Readers, I must declare an interest in this production of The Lovely Bones. It’s a rather simple one: the lead is played by my old drama teacher. I’m therefore very biased. Sorry about that. Not that I should need to apologise: this production is brilliant. Though, ahem, I would say that, wouldn’t I?
Nevertheless, there’s more behind my effusive praise for this play than the fact it stars a lady who once directed me the titular as James from the Roald Dahl’s story about the Giant Peach. Melly Still’s production, adapted from the iconic novel by Alice Sebold- if you haven’t heard of it, ask your Mum -has been touring Britain for the last year. Whether you know the story or not, it’s a play that strikes the audience before it’s even begun. This is because the stage has a giant mirror hanging at the back of it, which in a space as somewhat squashed as the Oxford Playhouse means it dominates the space. In some ways, this was a blessing, since I had great fun making faces in it before the show had started. It’s a clever piece of design by Ana Ines Jabares-Pita which Still’s direction uses to its full. We see figures reflected in it, which provides different perspectives on the action and gives a unique way of looking at the play. Seeing, for instance, chalk lines on the stage that would be usually be constrained, or the edge of the stage, gave a sense of the lead’s confinement which otherwise would have been far less apparent. Somewhat unsettlingly, actors occasional pass by behind the glass. This is especially terrifying when it’s the villain of the piece, Nicholas Khan’s Mr Harvey, and I’ll testify to being rather frightened by his spectral presence at times. I’m only 19.

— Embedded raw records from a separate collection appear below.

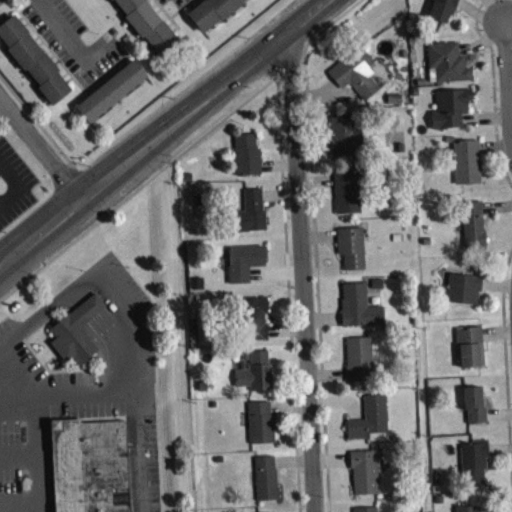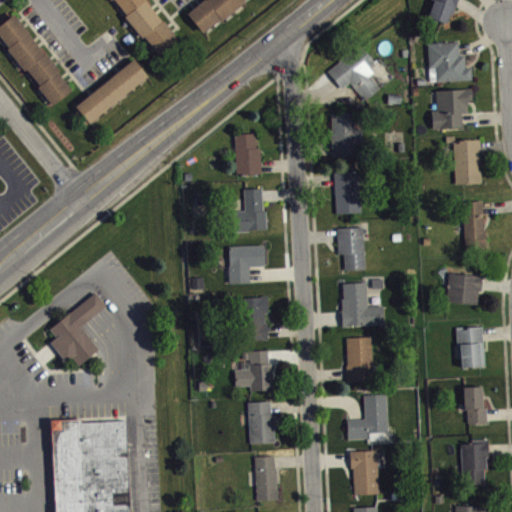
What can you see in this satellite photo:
building: (212, 11)
building: (445, 12)
building: (217, 15)
building: (147, 23)
building: (146, 27)
road: (63, 28)
building: (33, 59)
building: (35, 66)
building: (450, 68)
building: (359, 79)
road: (508, 83)
building: (111, 90)
building: (113, 97)
building: (453, 114)
road: (167, 135)
building: (346, 141)
road: (41, 152)
road: (11, 158)
building: (249, 161)
building: (469, 168)
parking lot: (15, 182)
building: (349, 198)
building: (252, 218)
building: (476, 230)
building: (353, 253)
building: (246, 268)
road: (303, 274)
road: (100, 275)
building: (466, 295)
road: (74, 299)
road: (84, 311)
building: (361, 313)
building: (257, 324)
building: (75, 331)
building: (79, 337)
road: (114, 352)
building: (473, 353)
building: (361, 365)
road: (18, 377)
building: (256, 377)
parking lot: (55, 382)
road: (126, 393)
building: (476, 411)
parking lot: (96, 413)
building: (372, 424)
building: (263, 428)
road: (38, 456)
road: (19, 462)
building: (87, 466)
building: (92, 469)
building: (476, 469)
building: (367, 478)
building: (268, 484)
road: (20, 507)
building: (461, 511)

The plot of the play follows that of the book (and later Peter Jackson film) tightly. I’d always had an idea of what the opening was like but it’s very effective. The murder and rape of 14-year-old Susie Salmon and her arrival in her personal Heaven is fast and shocking: it’s something that could so easily fall into being schlocky, but instead comes across as tragically, disturbingly tender. From her place in the afterlife Susie watches her family and friends grew up without her, whilst she tries hard to push them in the direction of her killer Harvey. It’s a story that balances the tragic with the comical, and it’s all done with a deftness that is by turns laugh out loud funny and nail-bitingly tense. A scene where Susie’s sister sneaks Lindsey into Harvey’s house is particularly frightening.
I obviously think Charlie Beaumont is great as the Susie, as I was as James from James and the Giant Peach, but she is aided by a talented and multifarious cast. Jack Sandle and Caitrin Arson are a powerful pairing as Susie’s parents, conveying two very different ways of dealing with their daughter’s death. Fanta Barrie was engaging as Lindsey and Leigh Lothian shone in the equally odd roles of Ruth Connors’, a would-be poet and mystical contactee of Susie’s ghost, and Buckley, her brother. Avita Jay also stood out for me as Susie’s companion in the afterlife, Franny: by turns spooky and reassuring, there are worse St Peters to hope for when we’ve kicked the bucket.
Collectively, a talented cast, is bolstered by a well-adapted script and very inventive direction. The soundtrack is also a blast, though I’m not sure the prudish lady in the seat next to me appreciated my bopping along to Bowie. Between upsetting her, bumping into the bloke next to me and obscuring the view of the older chap behind me with my standing ovation at the end, I’m not sure I made myself a very popular theatregoer. Oh well. I, at least, had a blast. Yes, I probably was always going to, and yes, I was hardly going to be rude about someone I know. But I came out of the show buzzing: for a show about death, this lively, funny and innovative little production is remarkably life-affirming. It’s now left Oxford, but if you ever get a chance to catch it elsewhere, it really is a must. I’m almost dying to go again.